His career was once celebrated during Sarasota's annual MOD Weekend, during which he gave a presentation about his work in the 1960s, an explosive decade for architecture in Sarasota. It’s also the decade when he got the commission to design his most iconic building: the towering Plymouth Harbor.

Meanwhile, after roughly 40 years of running her own interior design business, Anne Folsom Smith has a been presence in some of the region’s most luxurious properties, from an Art Deco Casey Key beach house filled with works by Marc Chagall and Helen Frankenthaler to Michael’s On East. She launched Anne Folsom Smith Interior Design in Sarasota in 1983, and is adamant that the sale of her home is no indicator of slowing her down.

"Everyone needs to have a nest work for them,” she told us, and that’s why the Folsom Smiths are selling.

Anne says although it’s been a difficult decision to put Ventana on the market—it’s named after the Ventana Inn on Big Sur in California—“living in a multi-level home at this stage of life has presented challenges.”

Throughout the years, “we both have put our own distinctive stamps on Ventana," she says. "Frank represents the more contemporary aspects and I represent the more casual, country style."

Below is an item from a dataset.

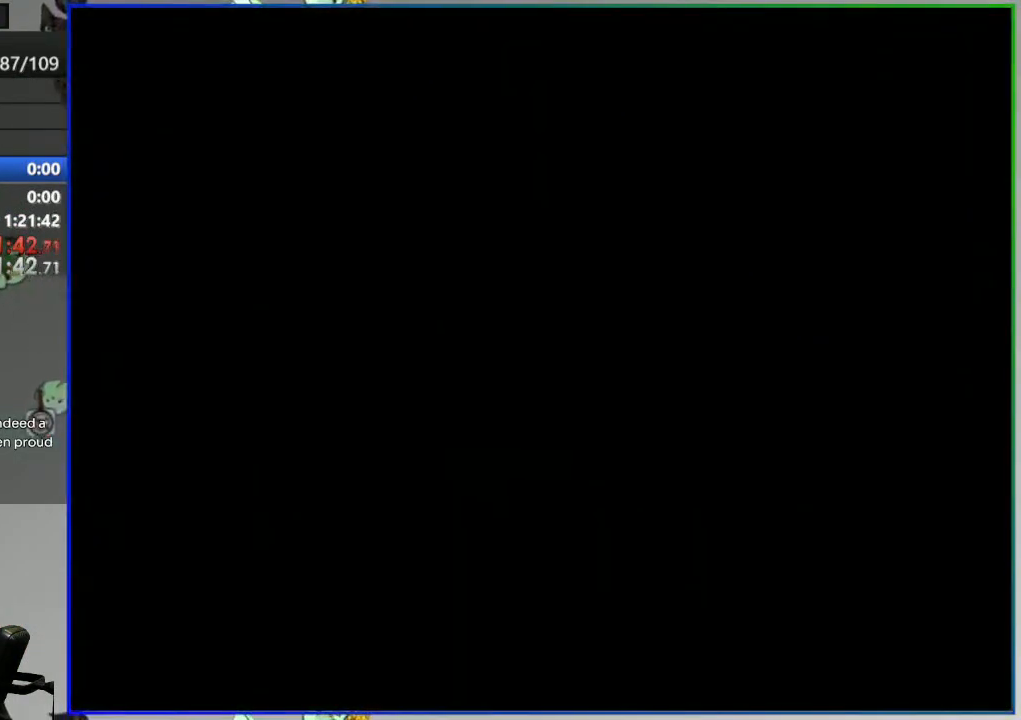
{"buttons": [], "events": []}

The home sits on 210 feet of Indian Beach, and the Smiths respected the age and integrity of the property when remodeling. In addition to the main two-bedroom, three-bathroom home, there’s a cottage house and a charming carriage house located above one of the two-car garages. 

Inside you’ll find wide-plank pine floors and soaring cedar-paneled ceilings. Walls of windows and doors invite the outdoors in and overlook the grounds and private shell beach. Anne says she often spies an osprey on Ozzie the oak tree dining on its latest catch.

She named the other large oak tree, just off the back deck, Sampson due to “his impressive mass and strength, which have allowed him to endure many storms,” she says.

The 912-square-foot cottage house has two bedrooms and one bathroom and a full kitchen and a porch. Located above one of Ventana's two-car garages (which comes complete with a Tesla charger) is the darling 678-square-foot, one-bedroom, one-bathroom carriage house, filled with character and charm, including a kitchenette and wood walls and ceilings.

Although the couple is still undecided on their next Sarasota address, they’re taking the home’s contents with them, including the piano, which Anne plays daily, and the many books that stock the library.

“All of the pieces we have collected throughout the years reflect our history," she says. "It is time for the house to have a new history.”

It’s might be easy to assume that new buyers may apply the modern aesthetic that's all the rage now, and possibly rebuild, but she understands a homeowners’ need to put their own stamp on the place.

“We would want them to create their own version of paradise,” she says of potential buyers.

Asked what she’ll miss most about the house after spending half a lifetime there, she says, “Everything! Driving into the property still takes my breath away with its natural beauty. Sitting on the back porch looking out across the bay slows down time and lets your mind relax.”

But, she continues, "we love Sarasota and will continue to be active in all that it offers. My design firm has always had a strong presence in Sarasota and we will continue to create beautiful homes.”